(Instructions for the task) Reproduce all of the entries character for character, while leaving out any pictures they contain.

(Available data)
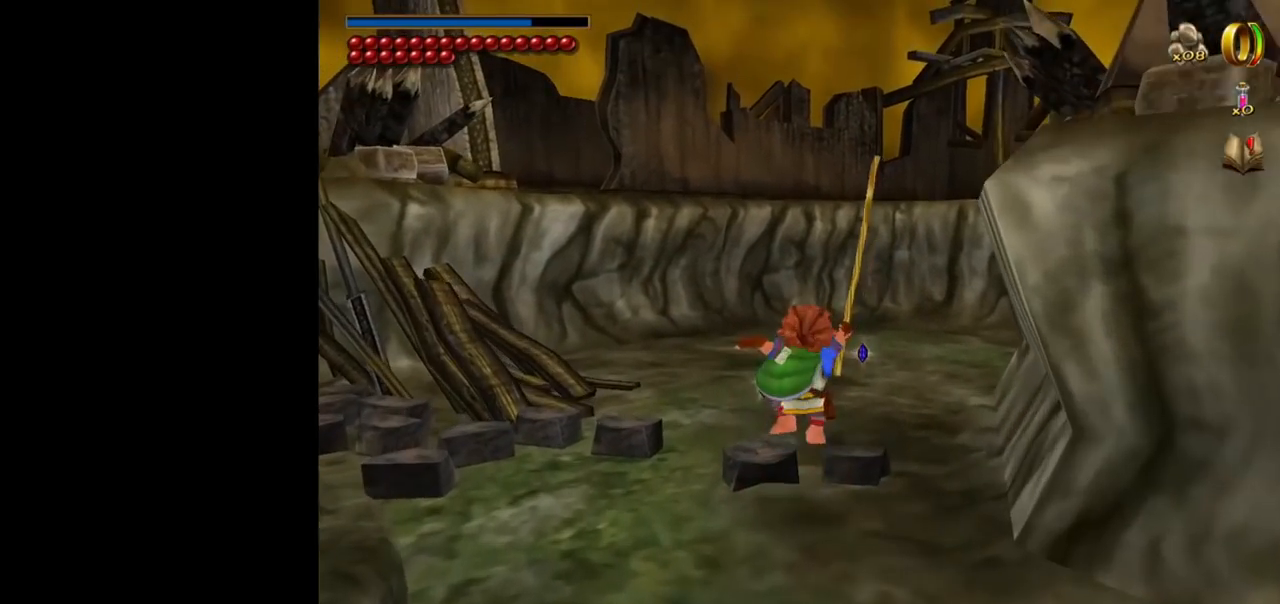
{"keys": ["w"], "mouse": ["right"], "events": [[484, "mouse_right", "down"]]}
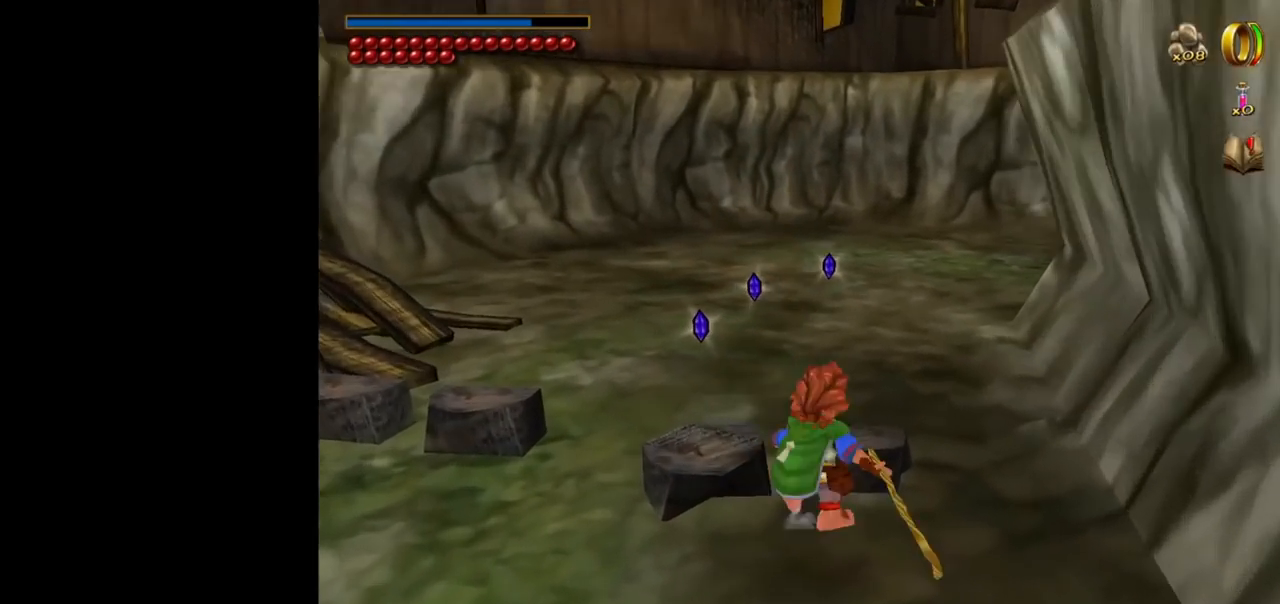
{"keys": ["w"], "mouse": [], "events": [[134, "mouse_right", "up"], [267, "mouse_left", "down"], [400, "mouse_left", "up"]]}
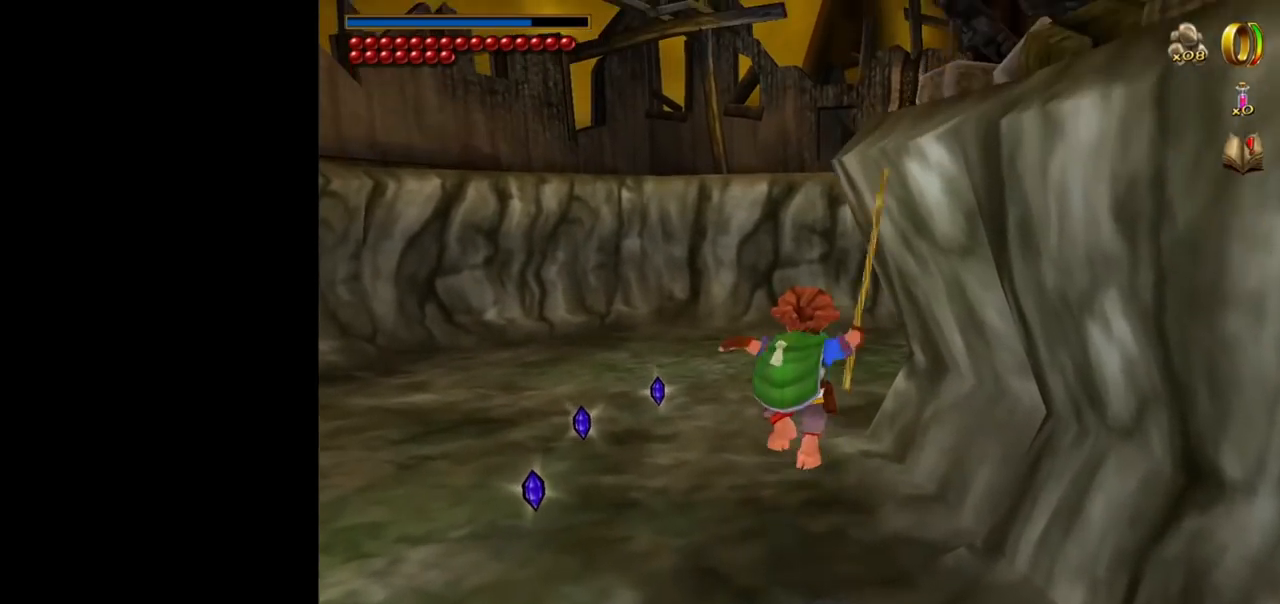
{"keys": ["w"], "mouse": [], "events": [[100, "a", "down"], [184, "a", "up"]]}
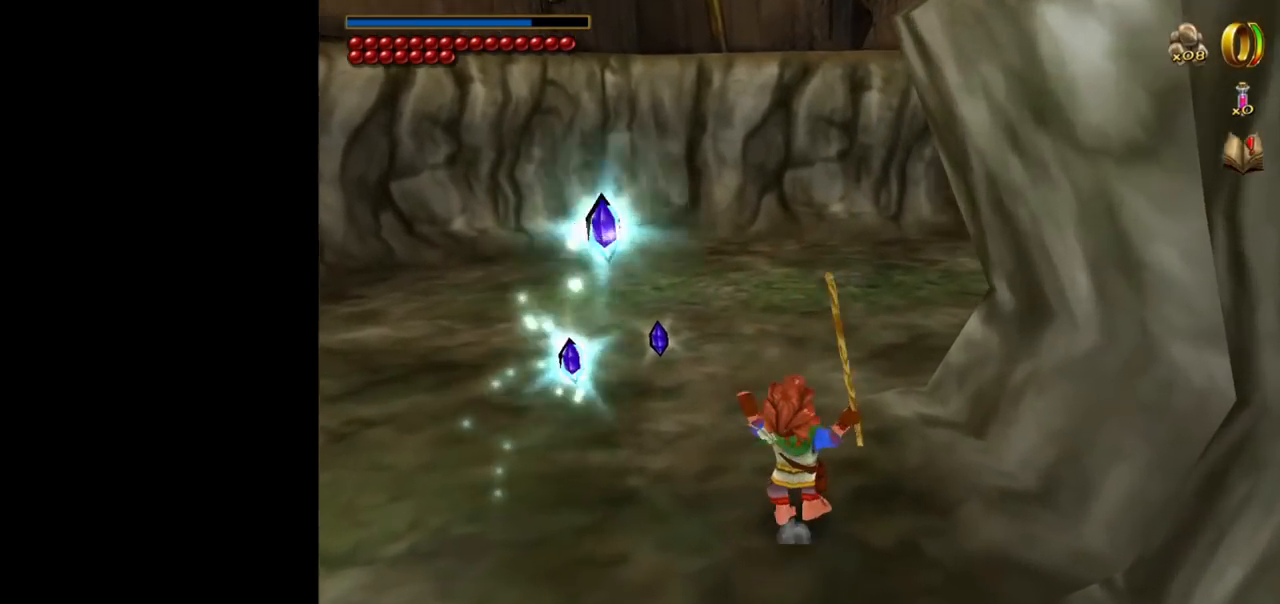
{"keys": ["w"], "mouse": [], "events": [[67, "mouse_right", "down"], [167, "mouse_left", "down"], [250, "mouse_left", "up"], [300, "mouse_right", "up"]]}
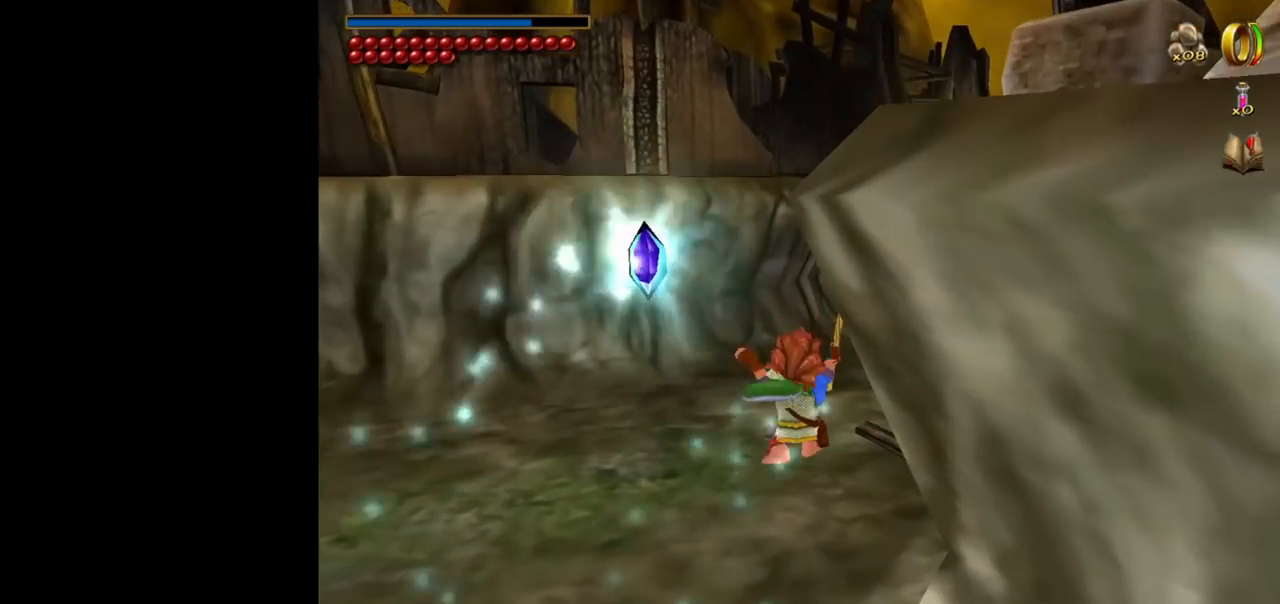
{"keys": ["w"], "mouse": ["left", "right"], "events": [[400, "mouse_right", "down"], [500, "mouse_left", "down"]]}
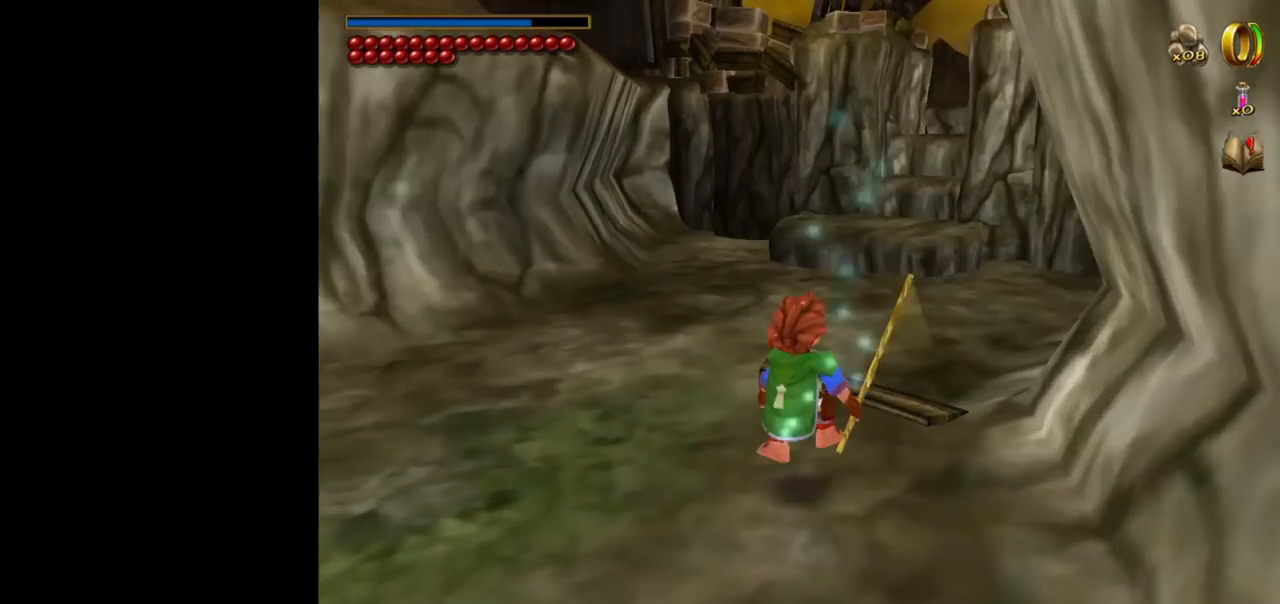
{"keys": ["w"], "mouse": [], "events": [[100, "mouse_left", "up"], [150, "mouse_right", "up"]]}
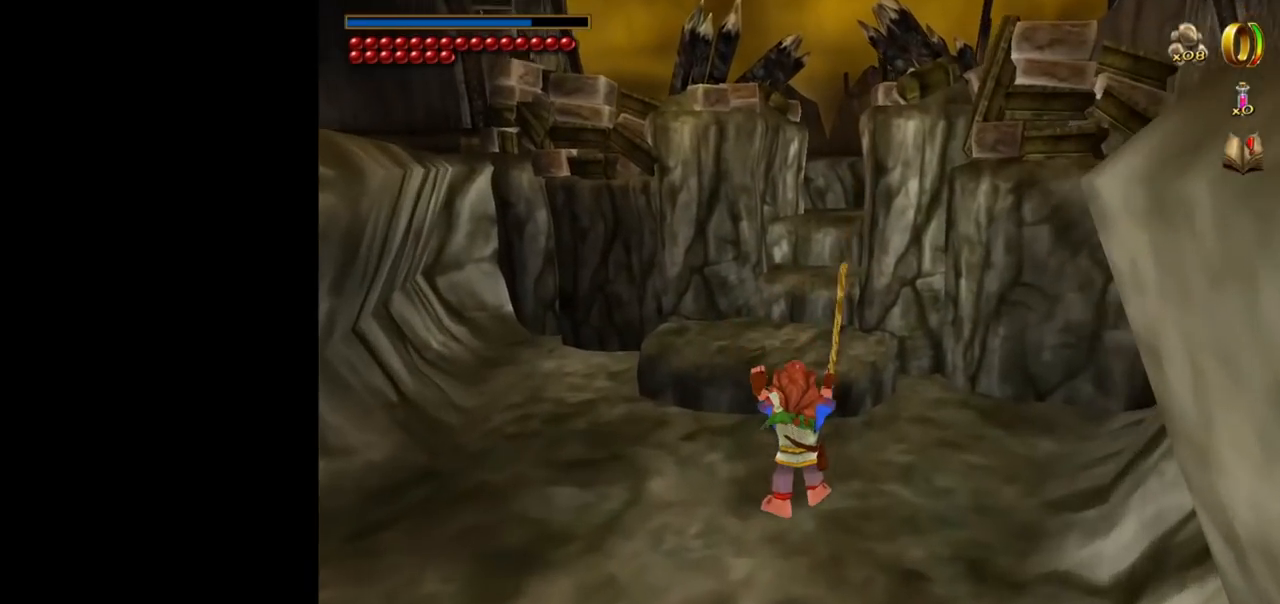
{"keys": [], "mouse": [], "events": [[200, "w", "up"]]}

(Solution for this problem)
{"keys": ["w"], "mouse": ["right"], "events": [[484, "mouse_right", "down"]]}
{"keys": ["w"], "mouse": [], "events": [[134, "mouse_right", "up"], [267, "mouse_left", "down"], [400, "mouse_left", "up"]]}
{"keys": ["w"], "mouse": [], "events": [[100, "a", "down"], [184, "a", "up"]]}
{"keys": ["w"], "mouse": [], "events": [[67, "mouse_right", "down"], [167, "mouse_left", "down"], [250, "mouse_left", "up"], [300, "mouse_right", "up"]]}
{"keys": ["w"], "mouse": ["left", "right"], "events": [[400, "mouse_right", "down"], [500, "mouse_left", "down"]]}
{"keys": ["w"], "mouse": [], "events": [[100, "mouse_left", "up"], [150, "mouse_right", "up"]]}
{"keys": [], "mouse": [], "events": [[200, "w", "up"]]}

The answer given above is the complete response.